▶ _Task to complete_
Since pictures do not belong in the copy, please repeat every record below exactly without them.

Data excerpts
•••
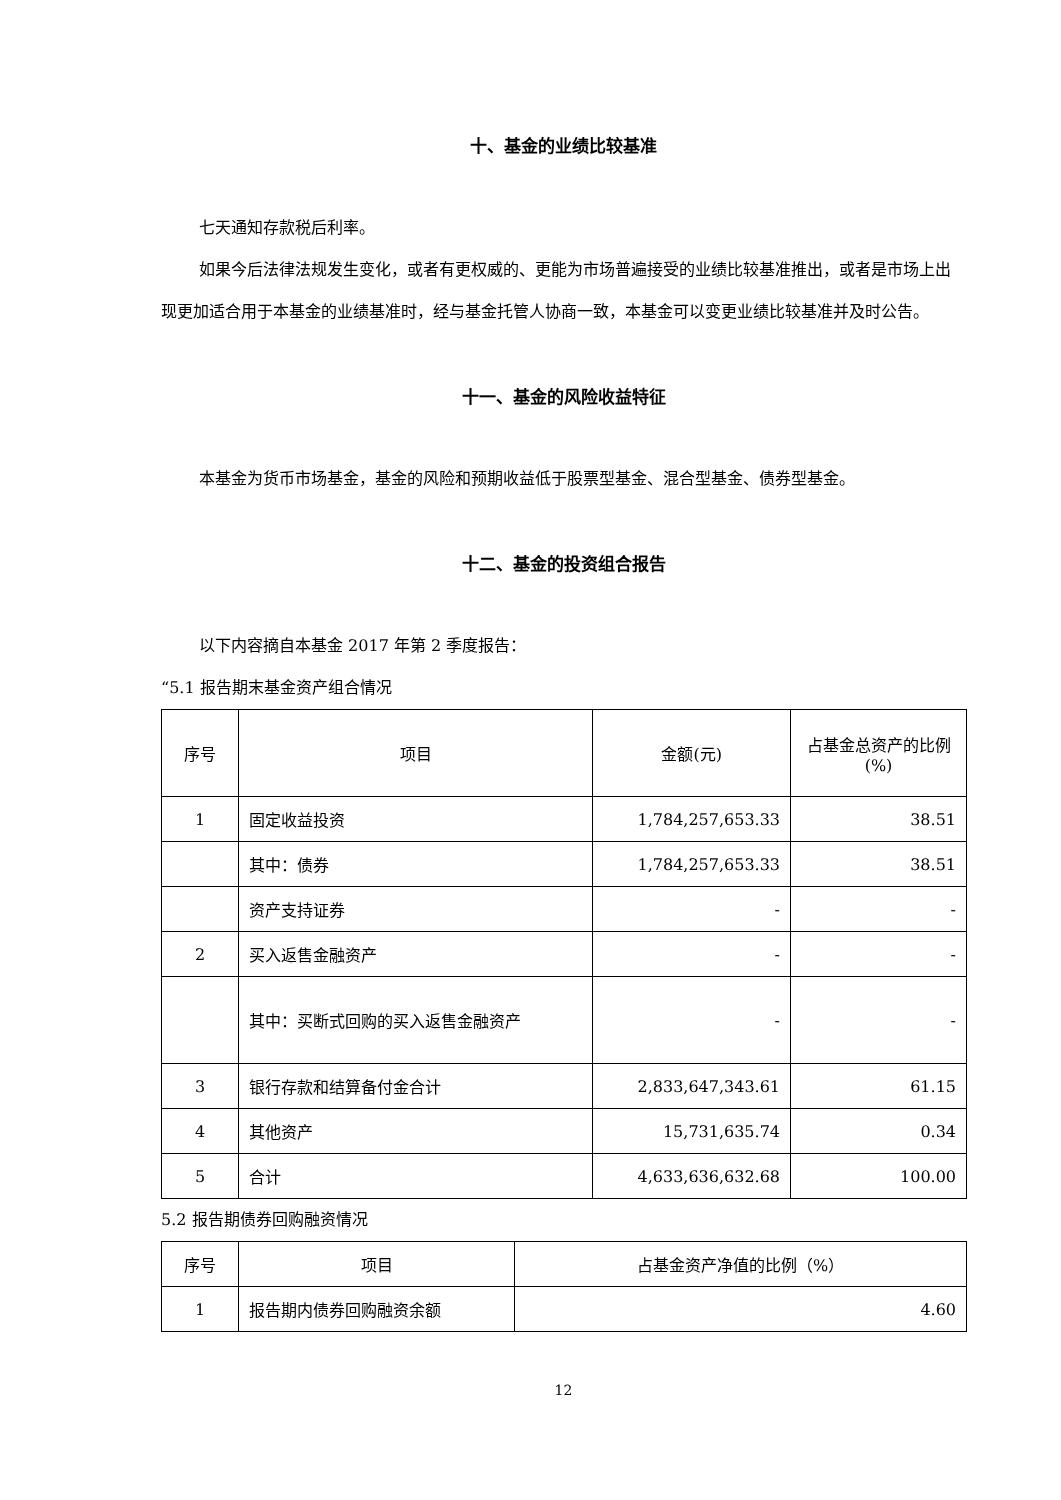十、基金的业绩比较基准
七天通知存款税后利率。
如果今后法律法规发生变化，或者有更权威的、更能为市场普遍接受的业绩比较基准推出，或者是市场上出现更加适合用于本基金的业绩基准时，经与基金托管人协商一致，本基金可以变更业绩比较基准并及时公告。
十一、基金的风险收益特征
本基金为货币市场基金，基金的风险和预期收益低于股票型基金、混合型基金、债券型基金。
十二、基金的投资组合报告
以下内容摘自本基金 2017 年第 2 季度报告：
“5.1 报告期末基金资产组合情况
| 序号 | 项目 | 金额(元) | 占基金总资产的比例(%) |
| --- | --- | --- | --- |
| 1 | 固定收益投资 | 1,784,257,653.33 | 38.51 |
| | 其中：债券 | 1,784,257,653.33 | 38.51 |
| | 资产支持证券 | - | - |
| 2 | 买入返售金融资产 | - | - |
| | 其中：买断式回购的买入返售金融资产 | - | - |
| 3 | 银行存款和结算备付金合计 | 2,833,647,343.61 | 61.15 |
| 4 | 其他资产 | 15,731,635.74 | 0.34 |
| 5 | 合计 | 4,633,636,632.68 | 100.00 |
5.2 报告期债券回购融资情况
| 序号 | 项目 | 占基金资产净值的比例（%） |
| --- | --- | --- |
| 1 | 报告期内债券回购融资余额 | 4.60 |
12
•••
▶ _Result of the task_
十、基金的业绩比较基准
七天通知存款税后利率。
如果今后法律法规发生变化，或者有更权威的、更能为市场普遍接受的业绩比较基准推出，或者是市场上出现更加适合用于本基金的业绩基准时，经与基金托管人协商一致，本基金可以变更业绩比较基准并及时公告。
十一、基金的风险收益特征
本基金为货币市场基金，基金的风险和预期收益低于股票型基金、混合型基金、债券型基金。
十二、基金的投资组合报告
以下内容摘自本基金 2017 年第 2 季度报告：
“5.1 报告期末基金资产组合情况
| 序号 | 项目 | 金额(元) | 占基金总资产的比例(%) |
| --- | --- | --- | --- |
| 1 | 固定收益投资 | 1,784,257,653.33 | 38.51 |
| | 其中：债券 | 1,784,257,653.33 | 38.51 |
| | 资产支持证券 | - | - |
| 2 | 买入返售金融资产 | - | - |
| | 其中：买断式回购的买入返售金融资产 | - | - |
| 3 | 银行存款和结算备付金合计 | 2,833,647,343.61 | 61.15 |
| 4 | 其他资产 | 15,731,635.74 | 0.34 |
| 5 | 合计 | 4,633,636,632.68 | 100.00 |
5.2 报告期债券回购融资情况
| 序号 | 项目 | 占基金资产净值的比例（%） |
| --- | --- | --- |
| 1 | 报告期内债券回购融资余额 | 4.60 |
12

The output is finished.